The in-flight probe is a guardrail that detects when a pipeline run is heading toward resource exhaustion. It behaves like a liveness probe: it monitors health signals and, when a failure mode is detected, it signals termination rather than allowing the run to continue unchecked.

The termination mechanism is separate: the probe triggers it, and the runtime enforces it by aborting the run.

These probes are intentionally off by default. They are safety controls, not general-purpose tuning knobs.

Retry Amplification Guard

This guard detects sustained in-flight growth across the entire pipeline. It is designed for expansion-heavy pipelines where upstream pace can exceed downstream capacity (for example, CSV readers feeding a slow third-party API).

What It Measures

The guard samples global inflight counts at a fixed interval (derived from the window), computes the slope over the window, and triggers if that slope exceeds a threshold for a configured number of consecutive samples.

In-flight items means the number of items currently being processed or buffered across all steps (summed globally). This is the same signal you see in the tpf.step.inflight metric (aggregated for the pipeline).

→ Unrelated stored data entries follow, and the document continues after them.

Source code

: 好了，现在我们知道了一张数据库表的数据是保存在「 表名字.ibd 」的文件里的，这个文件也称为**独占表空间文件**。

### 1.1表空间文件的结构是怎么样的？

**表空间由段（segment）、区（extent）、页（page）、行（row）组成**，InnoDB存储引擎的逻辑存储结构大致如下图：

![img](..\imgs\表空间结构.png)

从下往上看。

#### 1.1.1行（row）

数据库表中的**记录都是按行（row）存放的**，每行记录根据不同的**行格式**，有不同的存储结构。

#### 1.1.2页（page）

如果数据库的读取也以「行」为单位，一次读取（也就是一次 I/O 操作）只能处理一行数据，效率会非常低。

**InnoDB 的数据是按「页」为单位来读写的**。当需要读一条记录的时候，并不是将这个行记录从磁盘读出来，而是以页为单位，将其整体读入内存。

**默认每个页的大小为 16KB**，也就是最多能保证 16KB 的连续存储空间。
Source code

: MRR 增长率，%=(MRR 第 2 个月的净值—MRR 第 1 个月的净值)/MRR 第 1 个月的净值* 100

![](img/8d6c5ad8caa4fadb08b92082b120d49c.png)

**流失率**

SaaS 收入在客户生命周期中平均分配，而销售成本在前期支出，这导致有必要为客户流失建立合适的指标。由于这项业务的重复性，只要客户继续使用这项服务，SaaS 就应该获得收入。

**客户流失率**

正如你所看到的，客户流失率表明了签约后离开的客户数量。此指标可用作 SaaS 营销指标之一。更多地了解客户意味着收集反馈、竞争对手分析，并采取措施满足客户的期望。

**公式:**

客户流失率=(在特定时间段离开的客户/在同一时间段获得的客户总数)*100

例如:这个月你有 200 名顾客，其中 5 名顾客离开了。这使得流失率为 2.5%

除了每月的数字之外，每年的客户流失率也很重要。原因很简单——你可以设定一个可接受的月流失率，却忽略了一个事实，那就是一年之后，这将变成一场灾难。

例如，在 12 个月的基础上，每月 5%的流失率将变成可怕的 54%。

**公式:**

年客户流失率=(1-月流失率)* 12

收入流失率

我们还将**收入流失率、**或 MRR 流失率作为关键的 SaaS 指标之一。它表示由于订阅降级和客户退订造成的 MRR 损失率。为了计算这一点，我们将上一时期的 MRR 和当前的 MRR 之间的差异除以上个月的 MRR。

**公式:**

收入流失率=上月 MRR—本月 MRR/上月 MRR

In practical terms: it looks for runaway inflight growth that persists, not momentary spikes.

When It Triggers

The guard triggers when:

text
inflight_slope > inflight_slope_threshold
for sustain-samples consecutive samples

Where:

  • inflight_slope is measured in items/sec
  • sustain-samples is the number of consecutive samples required
  • the evaluation window controls the smoothing period

Configuration

properties
pipeline.kill-switch.retry-amplification.enabled=true
pipeline.kill-switch.retry-amplification.window=PT30S
pipeline.kill-switch.retry-amplification.inflight-slope-threshold=1.0
pipeline.kill-switch.retry-amplification.sustain-samples=3
pipeline.kill-switch.retry-amplification.mode=fail-fast

Telemetry

When triggered, the run span records:

  • tpf.kill_switch.triggered=true
  • tpf.kill_switch.reason=retry_amplification
  • tpf.kill_switch.step=global
  • tpf.kill_switch.inflight_slope
  • tpf.kill_switch.inflight_slope_threshold
  • tpf.kill_switch.sustain_samples

Metric:

  • tpf.pipeline.kill_switch.triggered increments

How it compares to Kubernetes liveness

The intent is similar to a Kubernetes liveness probe: the probe detects an unhealthy condition, and a separate termination mechanism restarts or aborts the workload. In TPF, the probe detects sustained in-flight growth and signals the runtime to abort the current run before resources are exhausted.

Tuning Guidance

Expansion steps (1→N) tend to create slow, steady inflight growth. Tune for those:

  • Start with window=PT30S and sustain-samples=3
  • Lower the slope threshold until it trips at the point you consider unhealthy (for example, if inflight grows by +1000 every 5 minutes, slope is ~3.33/sec)

Fast bursts can create short spikes; the sustain-samples requirement is the primary protection against false positives.

Demo-Friendly Settings

For a short demo that should trigger quickly when inflight growth starts:

properties
pipeline.kill-switch.retry-amplification.window=PT30S
pipeline.kill-switch.retry-amplification.inflight-slope-threshold=1.0
pipeline.kill-switch.retry-amplification.sustain-samples=3
pipeline.kill-switch.retry-amplification.mode=fail-fast

Fail-Fast vs Log-Only

  • fail-fast: throws a runtime exception and aborts the run
  • log-only: records telemetry but continues execution

Use log-only in staging if you want to validate thresholds before enforcing them.